The odds still favor Mitt Romney to capture the Republican nomination for President but that victory will most likely come only after a long, bruising battle — one tht GOP activists see as one that could severely damage GOP prospects against incumbent President Barack Obama.
“Romney has the organization and the money for the long haul,” Virginia Republican Al Brannon tells Capitol Hill Blue. “That should carry him through a long, protacted primary but it may not be enough to offset Obama’s money and organization. Even worse, it does not help if Romney comes out of the primary season battered.”
Capitol Hill Blue found the same feeling among GOP strategists nationwide. Some feel GOP prospects could improve if backbenchers Newt Gingrich and Ron Paul would withdraw and let Romney and Rick Santorum battle in a two-man race.
Others feel GOP contenders should united behind frontrunner Romney and stop fighting among themselves.
But that’s not likely to happen any time soon.
Interviews by Capitol Hill Blue and the Associated Press with GOP officials and strategists in several states found no panic or calls for Romney to crank up his criticisms of Rick Santorum to secure the nomination. But they expressed varying degrees of worry that Santorum’s and Gingrich’s attacks on Romney are inflicting wounds that might not fully heal by Nov. 6.
“The shelf life is 48 hours for a lot of this,” including small-bore disputes over policy differences, said Steve Lombardo, a veteran of many GOP campaigns.
“The bigger concern is the negatives the governor has built up on his unfavorable rating,” Lombardo said, referring to impressions that Romney, the former Massachusetts governor, waffles on key principles and can’t relate to working-class people. “Those can be harder to reverse,” he said, and Romney would like to address them without potshots from his own party.
South Carolina Republican Chairman Chad Connelly is more upbeat. He says Romney won’t suffer from a protracted nominating process.
“A longer, drawn-out primary engages people across the nation,” Connelly said. He said Obama put the Rev. Jeremiah Wright controversy behind him because he dealt with it forcefully in the spring of 2008, months before the general election. The “swiftboat” attacks hit Democratic presidential nominee John Kerry much later in the 2004 election cycle, “and he never recovered,” Connelly said.

## DATA SEGMENT
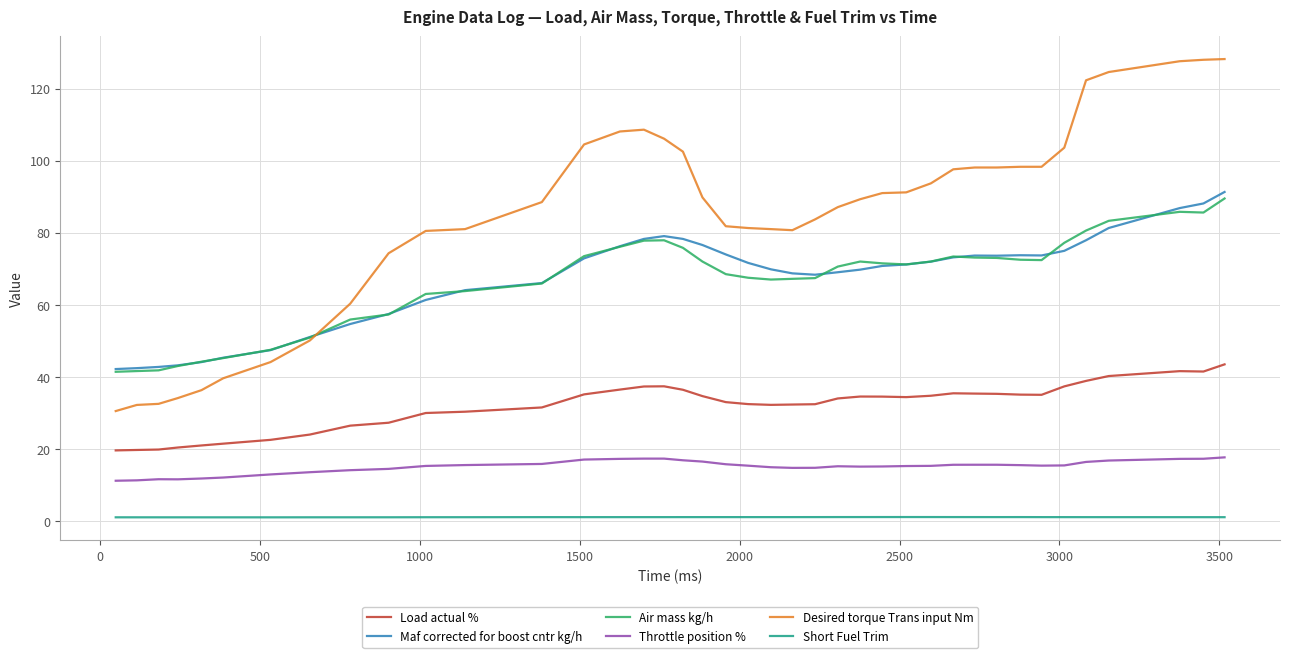

True or false: Air mass kg/h and Load actual % cross at least once.

False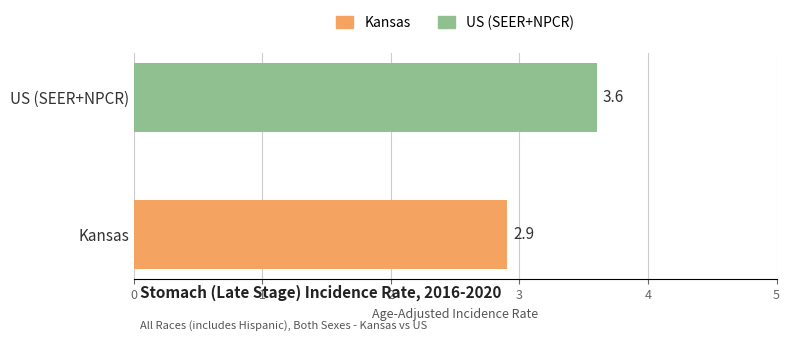

How many values are below 3?

1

## TASK DETAILS
Transcribe the passage of the article on Mitt Romney's path to the Republican nomination between "The odds still" and "a two-man race.", inclusive. The material has no connection to the article on Mitt Romney's path to the Republican nomination.

## RESPONSE AREA
The odds still favor Mitt Romney to capture the Republican nomination for President but that victory will most likely come only after a long, bruising battle — one tht GOP activists see as one that could severely damage GOP prospects against incumbent President Barack Obama.
“Romney has the organization and the money for the long haul,” Virginia Republican Al Brannon tells Capitol Hill Blue. “That should carry him through a long, protacted primary but it may not be enough to offset Obama’s money and organization. Even worse, it does not help if Romney comes out of the primary season battered.”
Capitol Hill Blue found the same feeling among GOP strategists nationwide. Some feel GOP prospects could improve if backbenchers Newt Gingrich and Ron Paul would withdraw and let Romney and Rick Santorum battle in a two-man race.